Страница прошлого

Шулятиков Владимир Михайлович

«…Писарев и Добролюбов противопоставлялись, таким образом, один другому, как два писателя, не имеющие между собой решительно ничего общего, как представители двух

безусловно

враждебных друг другу направлений: в одном видели только крайнего

индивидуалиста,

в другом – только

народника.

Но, на самом деле, справедливо ли подобное категорическое противопоставление? Так ли далеки друг от друга оба корифея русской публицистики и литературной критики «реформационной» эпохи?…»

«Мы отреклись от

писаревщины,

мы вернулись к

заветам Добролюбова,

 – говорили передовые люди конца шестидесятых и начала семидесятых годов. – Если Писарев учил нас заботиться исключительно о собственном развитии, учил быть черствыми эгоистами, то Добролюбов указывал нам на наши более высокие обязанности – напоминал нам о нашем

долге

по отношению к

народу».

Писарев и Добролюбов противопоставлялись, таким образом, один другому, как два писателя, не имеющие между собой решительно ничего общего, как представители двух

безусловно

враждебных друг другу направлений: в одном видели только крайнего

индивидуалиста,

в другом – только

народника.

Но, на самом деле, справедливо ли подобное категорическое противопоставление? Так ли далеки друг от друга оба корифея русской публицистики и литературной критики «реформационной» эпохи?

Относительно Писарева в настоящее время доказано

[1]

, что он вовсе не был таким крайним индивидуалистом, который бы с презрением относился к общественным вопросам, душевный мир которого был бы закрыт для возвышенных альтруистических чувств и порывов. Мнение о том, будто он проповедывал

черствый

эготизм, можно считать легендой.

В свою очередь, Добролюбов не в такой степени чужд индивидуалистических тенденций, как обыкновенно принято думать.

[2]

I

«Подросли новые люди, для которых любовь к истине и честность стремлений уже не в диковинку. Те понятия и стремления, которые прежде давали титул передового человека, теперь уже считаются первой и необходимой принадлежностью самой обыкновенной образованности… Встречая человека так называемого прогрессивного направления, теперь никто уже не предается удивлению и восторгу, никто не смотрит ему в глаза с немым благоговением, не жмет ему таинственно руки и не приглашает шепотом к себе, в кружок избранных людей, – поговорить о том, что неправосудие и рабство гибельны для государства, Напротив, теперь с невольным, презрительным изумлением останавливаются перед человеком, который выказывает недостаток сочувствия к гласности, бескорыстию, эмансипации, и т. н. Теперь даже люди, в душе не любящие прогрессивных идей, должны показывать вид, что любят их, для того, чтобы иметь доступ в порядочное общество».

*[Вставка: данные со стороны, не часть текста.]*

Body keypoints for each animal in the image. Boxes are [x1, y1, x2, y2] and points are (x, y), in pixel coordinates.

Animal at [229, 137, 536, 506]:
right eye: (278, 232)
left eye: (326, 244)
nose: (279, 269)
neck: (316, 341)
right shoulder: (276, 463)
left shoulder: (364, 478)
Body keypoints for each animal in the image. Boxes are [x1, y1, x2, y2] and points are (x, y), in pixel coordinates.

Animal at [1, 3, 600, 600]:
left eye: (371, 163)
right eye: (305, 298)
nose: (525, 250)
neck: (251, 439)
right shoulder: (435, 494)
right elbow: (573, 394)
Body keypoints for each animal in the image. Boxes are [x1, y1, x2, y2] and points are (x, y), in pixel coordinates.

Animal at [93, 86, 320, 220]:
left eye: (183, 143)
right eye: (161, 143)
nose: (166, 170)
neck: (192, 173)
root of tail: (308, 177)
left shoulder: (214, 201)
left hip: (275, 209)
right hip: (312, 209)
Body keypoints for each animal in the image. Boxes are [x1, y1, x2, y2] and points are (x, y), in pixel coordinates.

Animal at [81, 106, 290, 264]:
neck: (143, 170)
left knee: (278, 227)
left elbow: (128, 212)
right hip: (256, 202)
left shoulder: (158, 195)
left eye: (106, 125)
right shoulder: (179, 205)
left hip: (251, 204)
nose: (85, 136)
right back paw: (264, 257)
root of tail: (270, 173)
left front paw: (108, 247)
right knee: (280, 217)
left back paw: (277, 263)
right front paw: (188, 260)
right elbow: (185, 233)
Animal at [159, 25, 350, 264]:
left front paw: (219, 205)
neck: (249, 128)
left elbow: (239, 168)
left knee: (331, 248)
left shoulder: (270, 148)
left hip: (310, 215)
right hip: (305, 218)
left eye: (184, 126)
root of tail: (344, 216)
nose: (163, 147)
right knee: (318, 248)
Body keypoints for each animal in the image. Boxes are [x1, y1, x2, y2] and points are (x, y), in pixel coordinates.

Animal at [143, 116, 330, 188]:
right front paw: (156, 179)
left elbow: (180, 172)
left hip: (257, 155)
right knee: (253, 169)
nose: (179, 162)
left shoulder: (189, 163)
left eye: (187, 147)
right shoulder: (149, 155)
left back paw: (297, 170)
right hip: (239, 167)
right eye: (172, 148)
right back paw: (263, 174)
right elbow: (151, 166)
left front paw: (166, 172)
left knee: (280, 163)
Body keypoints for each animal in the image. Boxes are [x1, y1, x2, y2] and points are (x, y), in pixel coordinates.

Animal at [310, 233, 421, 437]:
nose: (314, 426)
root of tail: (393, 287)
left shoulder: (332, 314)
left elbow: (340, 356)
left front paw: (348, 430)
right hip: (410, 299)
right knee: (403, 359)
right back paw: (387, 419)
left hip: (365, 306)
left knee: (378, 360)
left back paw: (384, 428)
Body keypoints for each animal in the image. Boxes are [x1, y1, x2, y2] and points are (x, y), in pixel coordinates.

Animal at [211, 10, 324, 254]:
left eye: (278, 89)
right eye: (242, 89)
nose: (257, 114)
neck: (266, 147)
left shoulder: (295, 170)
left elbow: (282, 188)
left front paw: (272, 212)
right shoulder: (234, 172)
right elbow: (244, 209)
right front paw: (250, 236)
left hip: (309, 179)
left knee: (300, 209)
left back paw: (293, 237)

Так характеризовал Н. А. Добролюбов ту аудиторию, к которой обращался со своими критическими статьями: он имел перед собою «новое», «молодое» интеллигентное общество, необыкновенно многочисленное, одушевленное самыми благими стремлениями. Перед столь многочисленной и столь прогрессивно-настроенной аудиторией до тех пор не приходилось выступать ни одному из известнейших критиков публицистов (за исключением автора «Очерков гоголевского периода – учителя Н. А. Добролюбова»).

Но Н. А. Добролюбов не обольщался внешним, столь отрадным видом своей аудитории. На «молодое» интеллигентное общество он смотрел сквозь призму самого трезвого скептицизма. Он находил, что над «молодым» поколением интеллигентов продолжала сохранять большую власть «патриархальная

старина»,

что значительное большинство «новых» людей продолжает подчиняться различным старым настроениям, старым чувствам, старым привычкам.

От своих «отцов» новые люди унаследовали душевную

слабость.

Они не могли отделаться от привычки руководиться в своих поступках навязанными извне «принципами» поведения, от пристрастия к «традиции», к «отвлеченному» способу мышления, от склонности пребывать в состоянии умственной апатии, от преклонения перед чужим авторитетом и чужим умом.

Несамостоятельные, слабохарактерные и слабовольные, «обезличенные» – таковы были в глазах Добролюбова его слушатели, представители нового общества. Даже те из новых людей, которые во многих отношениях составляли исключение из общего правила, ушли вперед от прочей массы, успели с выгодной стороны «заявить себя на жизненном поприще» – даже они оказывались людьми раздвоенными. «Старина» сильно смущала их, а в то же время жизнь настоятельнее предъявляла к ним свои права», чем к людям прежних поколений. И они, по словам Н. Добролюбова, «шатались на обе стороны», не могли «ничему отдаться всей силой души». Эти были люди «промежуточного времени».